Commercial, or civil, aircraft are conventionally designed for reducing exhaust emissions from combustion of hydrocarbon fuel such as, for example, Jet-A fuel. The exhaust emissions may include hydrocarbon particulate matter, in the form of smoke for example, carbon monoxide, and nitrogen oxides (NO.sub.x) such as, for example nitrogen dioxide NO.sub.2. NO.sub.x emissions are known to occur from combustion at relatively high temperatures, for example over 3,000.degree. F. (1648.degree. C.). These temperatures occur when fuel is burned at fuel/air ratios at or near stoichiometric, i.e. at an equivalence ratio of 1.0 which represents the actual fuel-air ratio divided by the stoichiometric fuel/air ratio. The amount of emissions formed is directly related to the time that combustion takes place at these conditions, i.e., residence time.
Conventional gas turbine engine combustors for use in an engine for powering an aircraft are conventionally sized and configured for obtaining varying fuel equivalence ratios during the varying power output requirements of the engine such as, for example, lightoff, idle, takeoff, and cruise modes of operation of the engine in the aircraft. At relatively low power modes, such as at lightoff and idle, a relatively rich fuel/air mixture with an equivalence ratio greater than one is desired for initiating combustion and maintaining stability of the combustion. At relatively high power modes, such as for example cruise and takeoff operations of the engine in the aircraft, a relatively lean fuel/air mixture with an equivalence ratio less then one is desired for obtaining reduced exhaust emissions.
In the cruise mode, for example, where an aircraft gas turbine engine operates for a substantial amount of time, conventional combustors are typically sized for obtaining combustion at generally stoichiometric fuel/air ratios, equivalence ratio of 1.0, in the dome region, which represents theoretically complete combustion. However, in practical applications, exhaust emissions nevertheless occur, and conventional combustors utilize various means for reducing exhaust emissions.

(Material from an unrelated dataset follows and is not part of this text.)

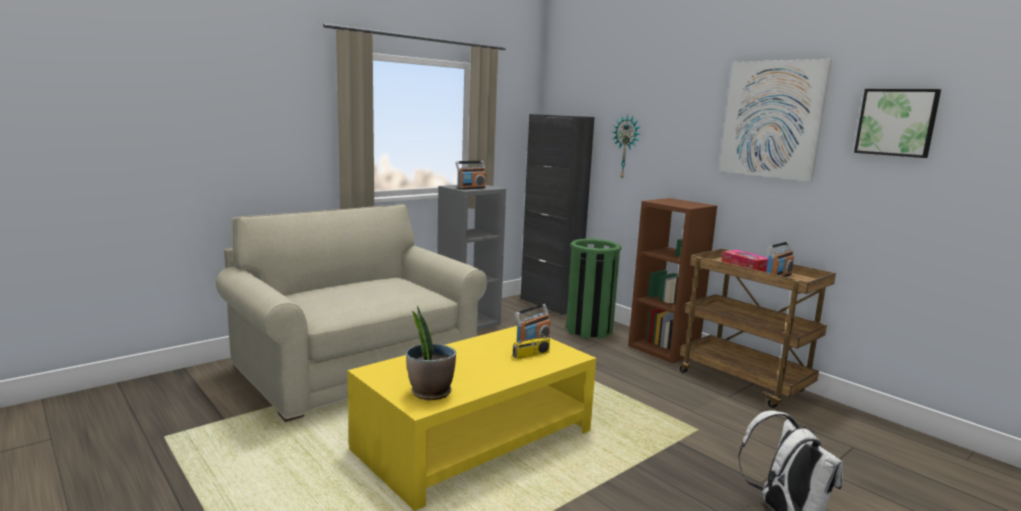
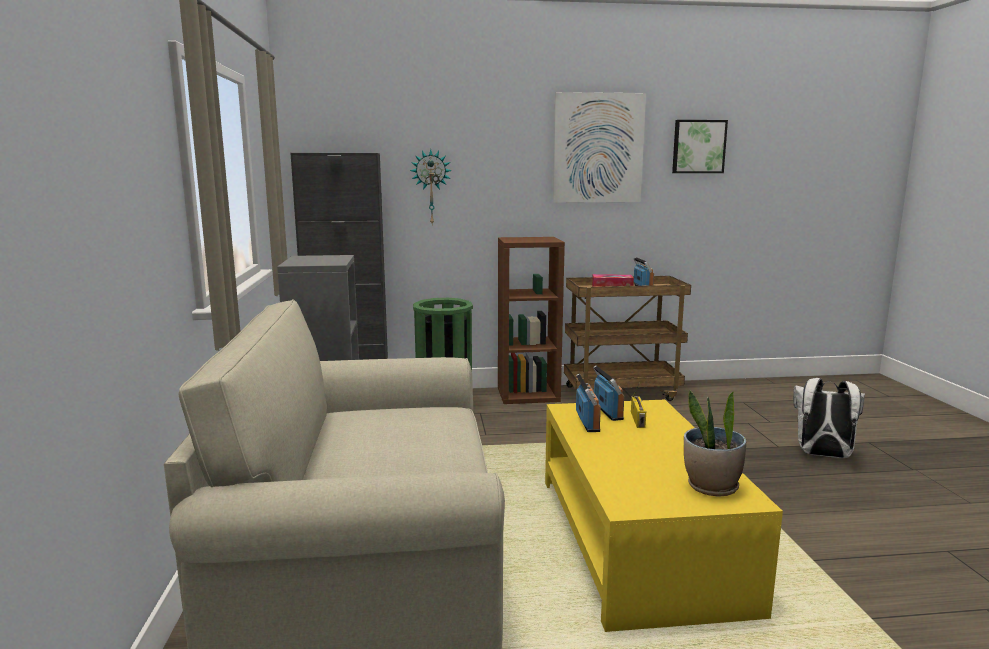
camera: 55 degrees left, 0 degrees up
radio [456,161,486,190] -> radio moved to [576,374,601,432]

As government exhaust emissions regulations become stricter, most notably, those regulations relating to NO.sub.x emissions, gas turbine engine combustors will require improved means for reducing such emissions. This is true for, most significantly, gas turbine engine powered commercial aircraft, as well as military aircraft and marine and industrial (M&I) gas turbine engines. Furthermore, the trend in present gas turbine engine design is to decrease engine, and combustor, length for reducing weight and parasitic cooling air requirements for increasing engine efficiency and specific fuel consumption among other things. However, combustion gases discharged from a combustor must have relatively uniform temperature distribution for obtaining acceptable life of turbine nozzle vanes and rotor blades disposed downstream therefrom. Accordingly, combustor length reduction is limited by the ability to effectively mix the combustion gases therein for obtaining relatively uniform combustion gas exit temperature.